Chapter 22

STAGGERING from the crush of the crowd that carried him along with it, Pierre looked about him.

“Count! Pyotr Kirillitch! How did you come here?” said a voice. Pierre looked round.

Boris Drubetskoy, brushing his knee with his hand (he had probably made it dusty in his devotions before the holy picture) came up to Pierre smiling. Boris was elegantly dressed, though his get-up was of a style appropriate to active service. He wore a long military coat and had a riding-whip slung across his shoulder, as Kutuzov had.

Kutuzov had meanwhile reached the village, and sat down in the shade of the nearest house, on a bench which one Cossack ran to fetch him, and another hastily covered with a rug. An immense retinue of magnificent officers surrounded him.

The procession was moving on further, accompanied by the crowd. Pierre stood still about thirty paces from Kutuzov, talking to Boris.

He explained to him his desire to take part in the battle and to inspect the position.

“I tell you what you had better do,” said Boris. “I will do the honours of the camp for you. You will see everything best of all from where Count Bennigsen is to be. I am in attendance on him. I will mention it to him. And if you like to go over the position, come along with us; we are just going to the left flank. And then when we come back, I beg you will stay the night with me, and we will make up a game of cards. You know Dmitry Sergeitch, of course. He is staying there.” He pointed to the third house in Gorky.

“But I should have liked to have seen the right flank. I’m told it is very strong,” said Pierre. “I should have liked to go from the river Moskva through the whole position.”

“Well, that you can do later, but the great thing is the left flank.”

“Yes, yes. And where is Prince Bolkonsky’s regiment? can you point it out to me?” asked Pierre.

“Andrey Nikolaevitch’s? We shall pass it. I will take you to him.”

“What about the left flank?” asked Pierre.

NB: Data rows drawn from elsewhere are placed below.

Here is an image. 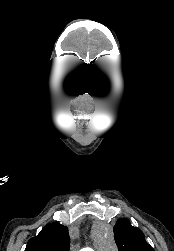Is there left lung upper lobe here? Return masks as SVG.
<instances>
[{"instance_id":"left-lung-upper-lobe-1","label":"left lung upper lobe","mask_w":174,"mask_h":251,"mask_svg":"<svg viewBox=\"0 0 174 251\" xmlns=\"http://www.w3.org/2000/svg\"><path fill=\"white\" fill-rule=\"evenodd\" d=\"M113 231L119 251H154L146 242L143 232L126 218L117 220Z\"/></svg>"}]
</instances>
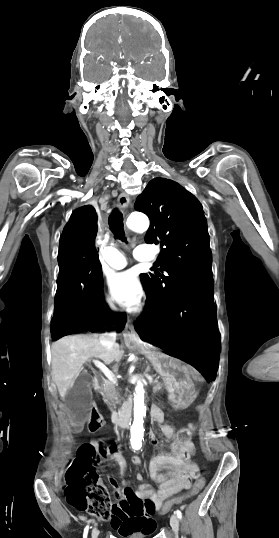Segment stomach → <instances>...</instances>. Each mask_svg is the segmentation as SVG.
<instances>
[{"mask_svg":"<svg viewBox=\"0 0 279 538\" xmlns=\"http://www.w3.org/2000/svg\"><path fill=\"white\" fill-rule=\"evenodd\" d=\"M147 358L157 374H160V382H171L173 392L167 390V397L172 399L176 407L188 408L195 404L198 392L191 381L192 370L189 363H181L180 358H174L173 353L148 352ZM167 389H170V386H167Z\"/></svg>","mask_w":279,"mask_h":538,"instance_id":"stomach-1","label":"stomach"}]
</instances>
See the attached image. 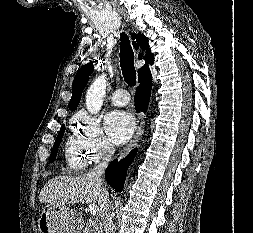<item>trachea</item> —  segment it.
Segmentation results:
<instances>
[{"label": "trachea", "mask_w": 253, "mask_h": 233, "mask_svg": "<svg viewBox=\"0 0 253 233\" xmlns=\"http://www.w3.org/2000/svg\"><path fill=\"white\" fill-rule=\"evenodd\" d=\"M120 66L125 82L129 86L136 85V71L134 67V53L128 36L121 34Z\"/></svg>", "instance_id": "trachea-1"}]
</instances>
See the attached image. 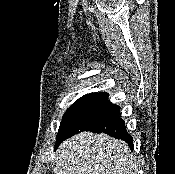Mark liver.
I'll list each match as a JSON object with an SVG mask.
<instances>
[{"instance_id": "liver-1", "label": "liver", "mask_w": 175, "mask_h": 174, "mask_svg": "<svg viewBox=\"0 0 175 174\" xmlns=\"http://www.w3.org/2000/svg\"><path fill=\"white\" fill-rule=\"evenodd\" d=\"M56 174H137L129 146L107 134L82 132L63 142L55 155Z\"/></svg>"}]
</instances>
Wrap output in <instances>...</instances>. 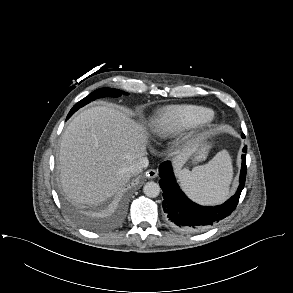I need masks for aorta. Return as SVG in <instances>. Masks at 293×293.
<instances>
[{
    "label": "aorta",
    "mask_w": 293,
    "mask_h": 293,
    "mask_svg": "<svg viewBox=\"0 0 293 293\" xmlns=\"http://www.w3.org/2000/svg\"><path fill=\"white\" fill-rule=\"evenodd\" d=\"M160 186L156 182H147L143 187V192L147 197L155 198L160 194Z\"/></svg>",
    "instance_id": "obj_1"
}]
</instances>
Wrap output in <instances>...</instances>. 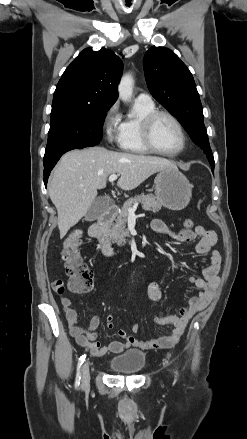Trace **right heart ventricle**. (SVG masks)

“To tell you the truth, between ourselves, there’s no making out how things stand with the left flank,” said Boris confidentially, dropping his voice. “Count Bennigsen had proposed something quite different. He proposed to fortify that knoll over there, not at all as it has … but …” Boris shrugged his shoulders. “His highness would not have it so, or he was talked over. You see …” Boris did not finish because Kaisarov, Kutuzov’s adjutant, at that moment came up to Pierre. “Ah, Paisy Sergeitch,” said Boris to him, with an unembarrassed smile, “I am trying, you see, to explain the position to the count. It’s amazing how his highness can gauge the enemy’s plans so accurately!”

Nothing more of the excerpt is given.